Thanks for this interesting account on your experience with Atmos. I’m looking forward to the day I will experience it as well.
Colin Hunter says
Nice review Shaun! I feel that Dolby Atmos is a big can of worms that may pose more problems than deliver solutions? If the thunder localisation in their demo was a missed opportunity, how likely is it that we will continue to see (well hear actually) missed opportunities in future productions? Perhaps in the long run we’ll experience better immersive soundtracks but how long will the learning curve be? Although I think a step up from 5.1 and 7.1 is an interesting prospect, I have the feeling Dolby might have gone a bit too far a bit too soon.
Shaun Farley says
I think “too far, too soon” might be a bit of an overstatement. Dolby has created an incredibly flexible system with the potential to remain useful and relevant for a long time. I see it as more of an issue of, “just because you can, doesn’t mean you should”…and that applies primarily to the people crafting the mix. It’s up to us, not Dolby, to use the system effectively in helping to craft the story. Yes, it will take time before people really start using the system to its full potential, but it’s something that we as professionals can grow into.
Will Stowell says
Dagnabit, I was at AES and totally missed this! Oh well. Very good read!
John Loose says
Thanks for all the feedback. I am one of the people that is usually tapped for these demo, but I was out of the country when this one happened. I have been following Designing Sound for a long time, so I’m sorry I missed you. I am one of the few mixers in the world who has worked in the format and I can say it is really fun to work in. Next time you’re in SF, lmk. I’ll take your comments into account for the next demo. Right now, one of my crew is in NZ with Peter Jackson doing the Hobbit in Dolby Atmos, which should be excellent. Stay tuned.
Rune Palving says
Nice writing. After the AES weekend I ended up with almost same conclusion. I can see the potential in the system especially the discreet surrounds with the front sides and bass management can be a help to tell the story. I still feel that the height surrounds are not that a powerful tool. There was a discussion later at AES where Dolby diplomatic said that some people hear heights better than others and another manufacturer claimed that we have to learn audience to listen in the height…!?!
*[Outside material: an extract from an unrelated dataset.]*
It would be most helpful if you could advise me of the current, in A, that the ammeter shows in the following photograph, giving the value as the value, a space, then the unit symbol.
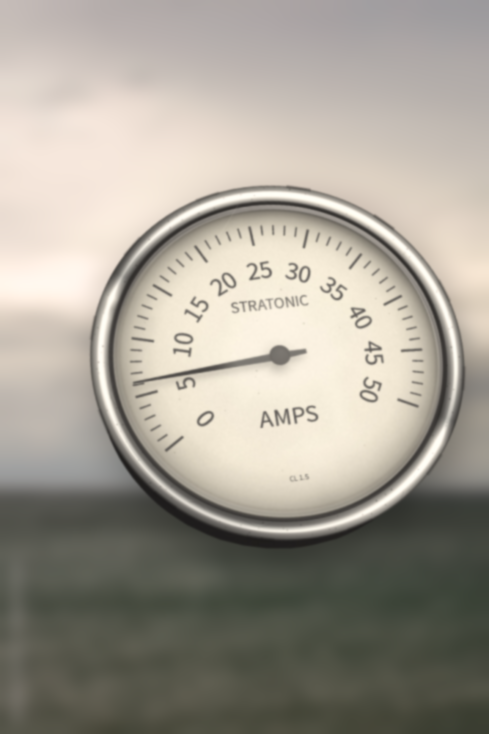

Seablade – regarding Ambisonics there where some music engineers presenting recordings with different height surround techniques. They started the experiment with Ambisonics, one of the mikes is pointing upwards so….but they were not to happy about the result, so they ended up with a triple MS set-up where the last S is on the vertical axis. And the examples they played were convincing. You really felt you were at the venue.
Another discussion at the AES was the reverb in Atmos. Unlike some of the other 3D sound systems it does not have a reverberator to do spatialization. It is the a dry signal it spreads. Someone was anxious talking about a 128 ch Altiverb…!
How did you solve that John? Very interested to hear more from the Hobbit mix….
Gabriel Guy says
Great insights Shaun, I’d like to touch on a couple although I know this article is a couple years old at this point.
In regards to dong the subsequent downmixes (7.1, 5.1, 2.0) from an Atmos mix, we do use the Dolby RMU to create some initial 7.1 downmix stems but then it’s up to the mixers’ ears to adjust them accordingly to make the 7.1 printmaster. It’s very much the same process as making the Dolby 2-track mix from a 7.1/5.1.
Panning through Atmos can exhibit some of the phantom center shoft between surround field speakers that you heard. Part of this can be minimized with the Atmos panner Size setting which can give a slight spread at low setting and minimize this effect, especially during slow pans.
In regards to front speaker phantom center shift, I’ve found that placing a sound as an Atmos object midway between two screen speakers (even in a 3 speakers front array setup) has greatly clarity that using a traditional panner, both when monitoring in Atmos and subsequent downmix versions. I hope this is helpful.